Danville City Council unanimously approved a change in the alignment of the city’s seven aldermen’s wards based on the latest census. Mayor Rickey Williams, Jr, says it was handled the same way when he was a councilman: the administration comes up with a proposal, asks councilors if they want changes, and it’s put to a vote. Mayor Williams says he wishes the new map, drawn up in August, could have been approved sooner.

AUDIO: I wish I could have done this a little earlier, but there are so many great things happening in the city that sometimes you just have to work on the fire before you do, so.”

As for what’s changing, the mayor says 3,079 Danville residents are changing neighborhoods. He offered a more detailed description.

AUDIO: We have 511 people going from room 1 to room 2, 357 going from room 1 to 3, 87 going from room 3 to 4; 1,084 from Five to One is the biggest change; ten from five to six, 369 from six to five and 661 from seven to five.

The mayor told us after Tuesday night’s council meeting that when it comes to anyone running in the municipal elections next spring who might now be in another ward, or who might now have signatures from petition from someone outside their neighborhood, the best thing to do is check the city’s website.

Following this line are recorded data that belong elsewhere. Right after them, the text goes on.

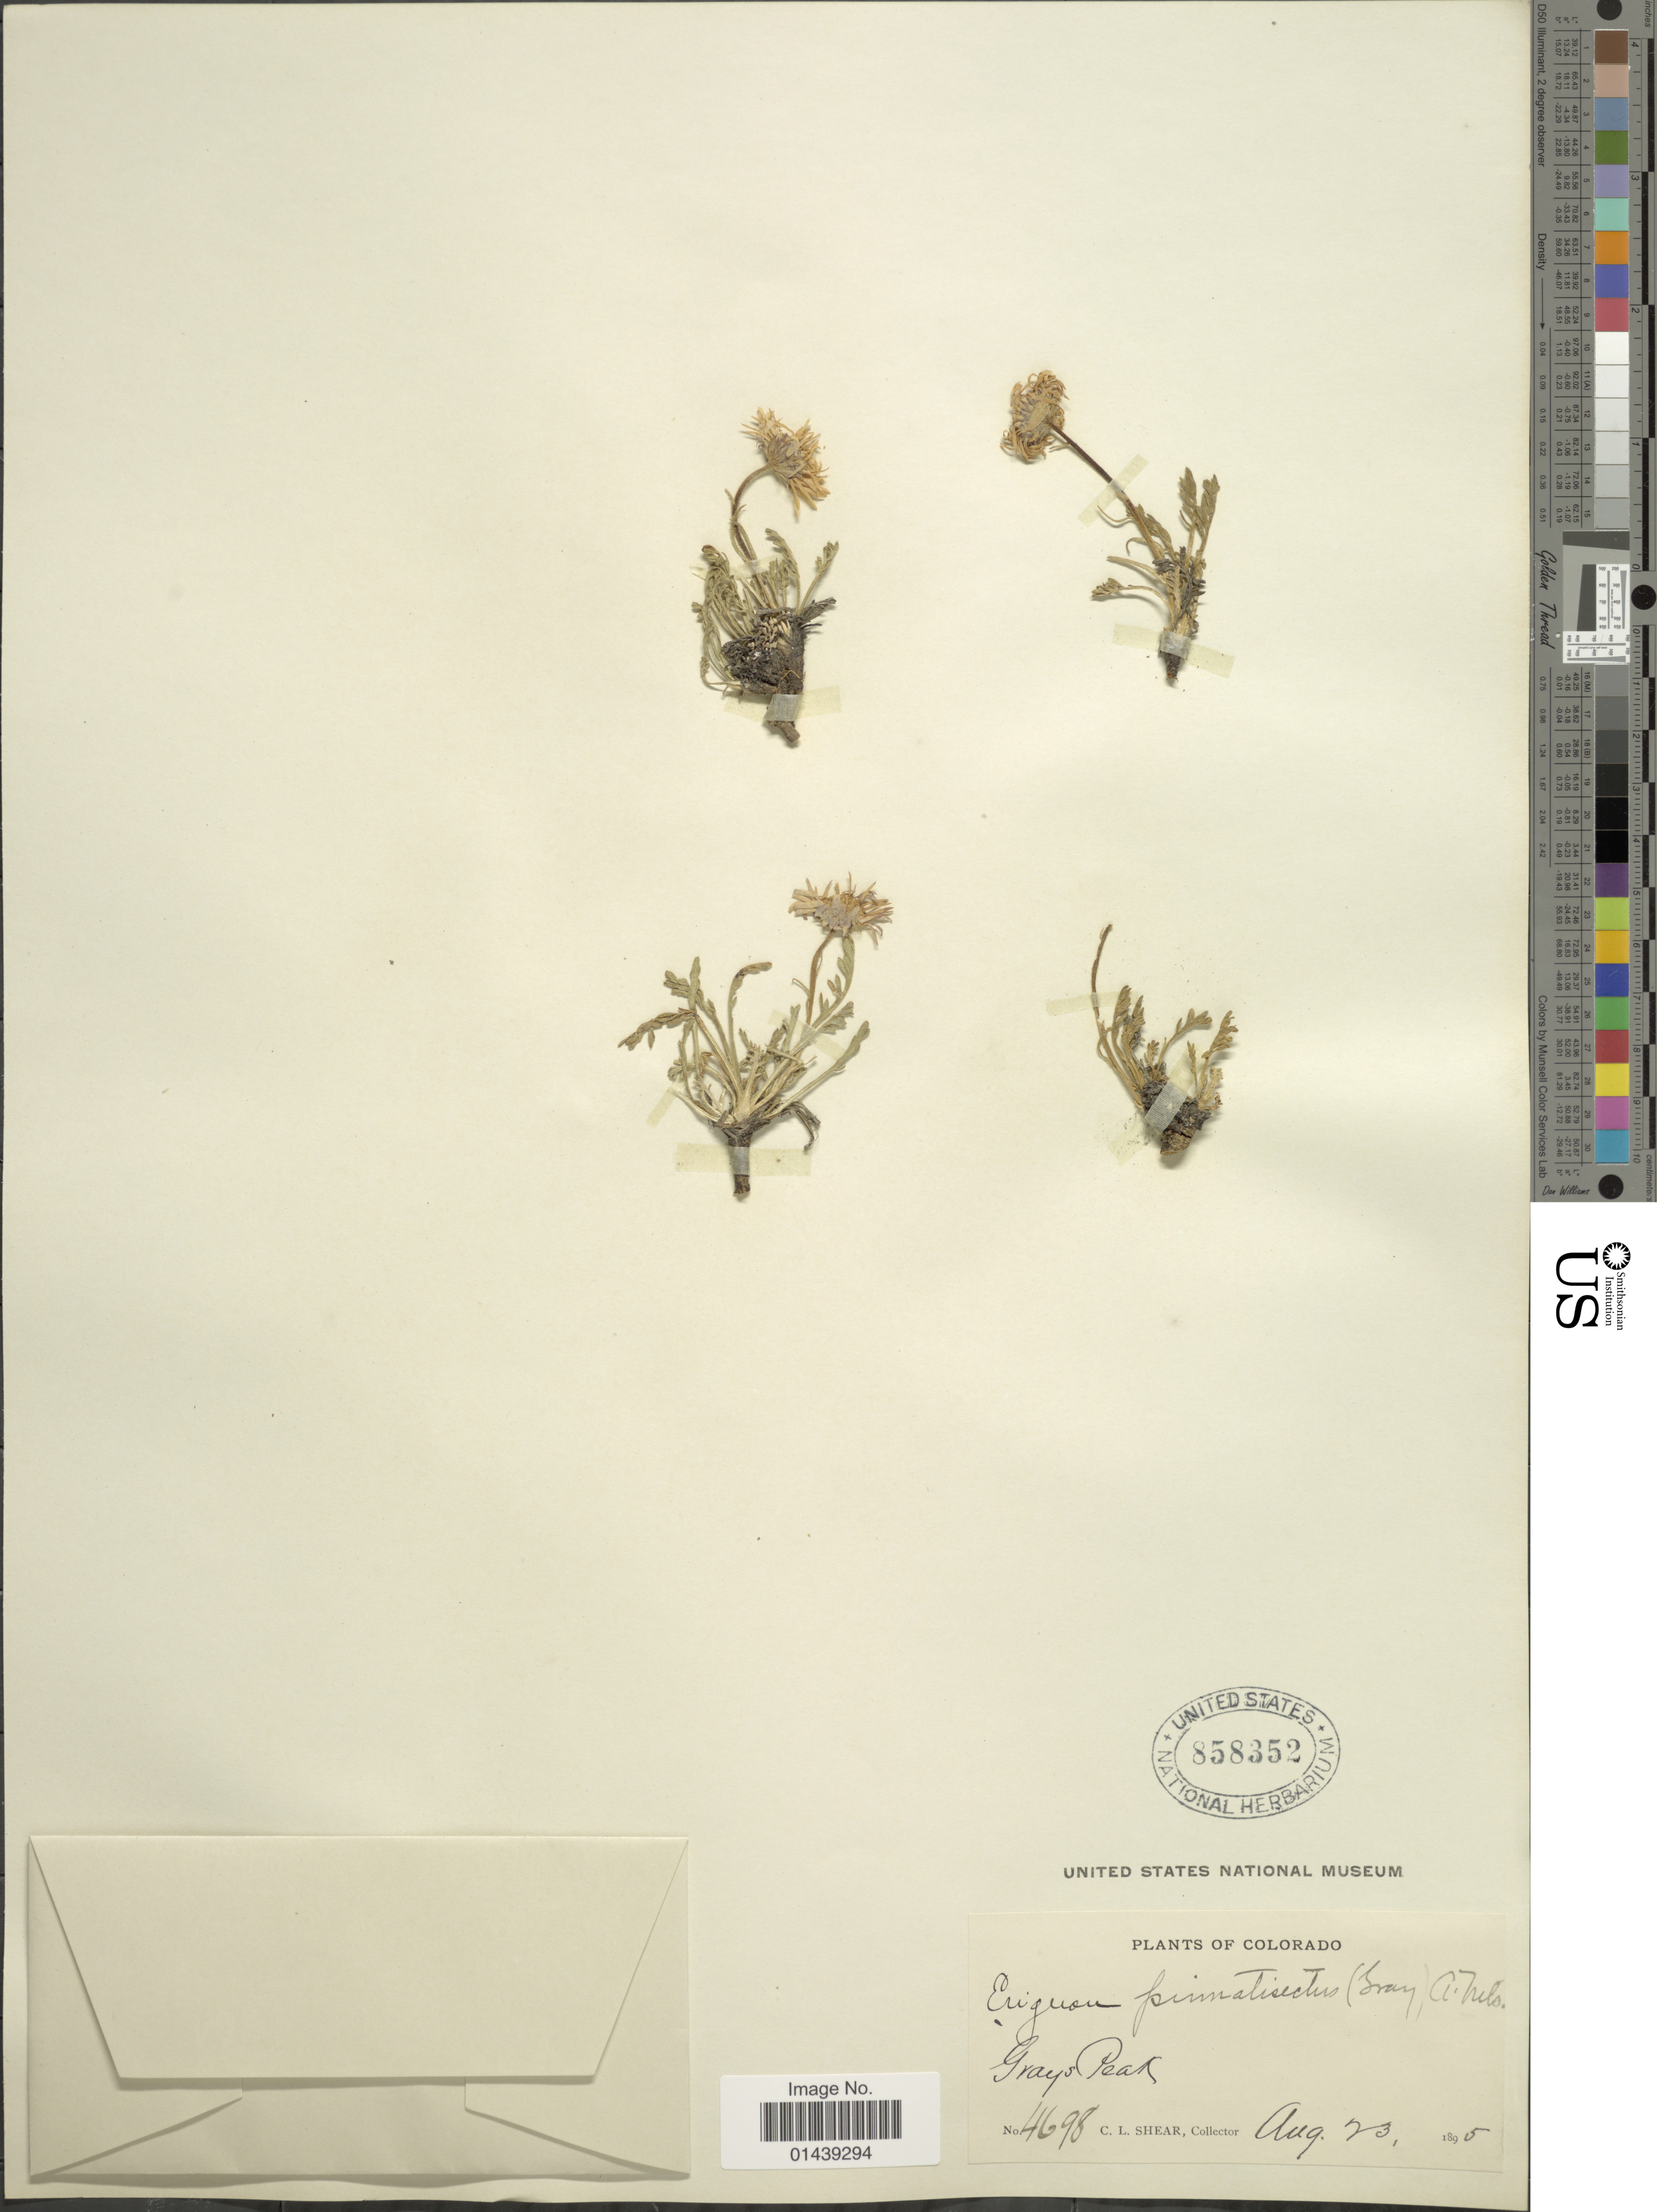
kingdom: Plantae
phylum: Tracheophyta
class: Magnoliopsida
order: Asterales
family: Asteraceae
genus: Erigeron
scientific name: Erigeron pinnatisectus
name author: (A. Gray) A. Nelson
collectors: C. L. Shear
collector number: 4698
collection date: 1895-08-23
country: United States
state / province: Colorado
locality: Grays Peak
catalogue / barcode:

AUDIO: Best thing to do is go to the City of Danville website to see the neighborhood maps, and we should have those tomorrow or the day after.

The mayor says that if Danville stays the course, the next census, 2030, will hopefully cause a case of redistricting due to population growth.

Also at Tuesday night’s city council meeting, a presentation was heard by Ross Grimes of Fehr Graham Environmental Engineering regarding the city’s application for a brownfields cleanup grant from the United States Environmental Protection Agency. for the southeast corner of Vermilion and Fairchild. The plots there, which are now owned by the city and hope to be used for future development, include those which once housed the site of the First Farmers Bank, as well as Fonner’s dry cleaners.

(Left) Danville Community Development Administrator Logan Cronk introduces Fehr Graham’s Ross Grimes. (Right) Ross Grimes addresses City Council.

Fehr Graham’s Ross Grimes said dry-cleaning chemicals were found in the floor, along with hot spots where the bank was, which likely came from a gas station that was there before the bank. The city will apply for a grant of up to $2,000,000; and the cost estimated by Fehr Graham for the excavation of the contaminated soil at the site is $983,000. The grant application is due November 22, will be awarded next May or June; and if Danville gets the grant, work could start next October. Mayor Williams says there is a lot of hope for this corner, as there should be.

AUDIO: This is one of the busiest intersections in all of Vermilion County. So if we can make it usable for business again, I’m sure we’ll fill that slot.

As for the old gas station across the street on the northeast side of Vermilion and Fairchild, Mayor Williams says the city will never be able to take possession of it because it would require too much cleanup. He says this site will need a new owner, ready to get to work.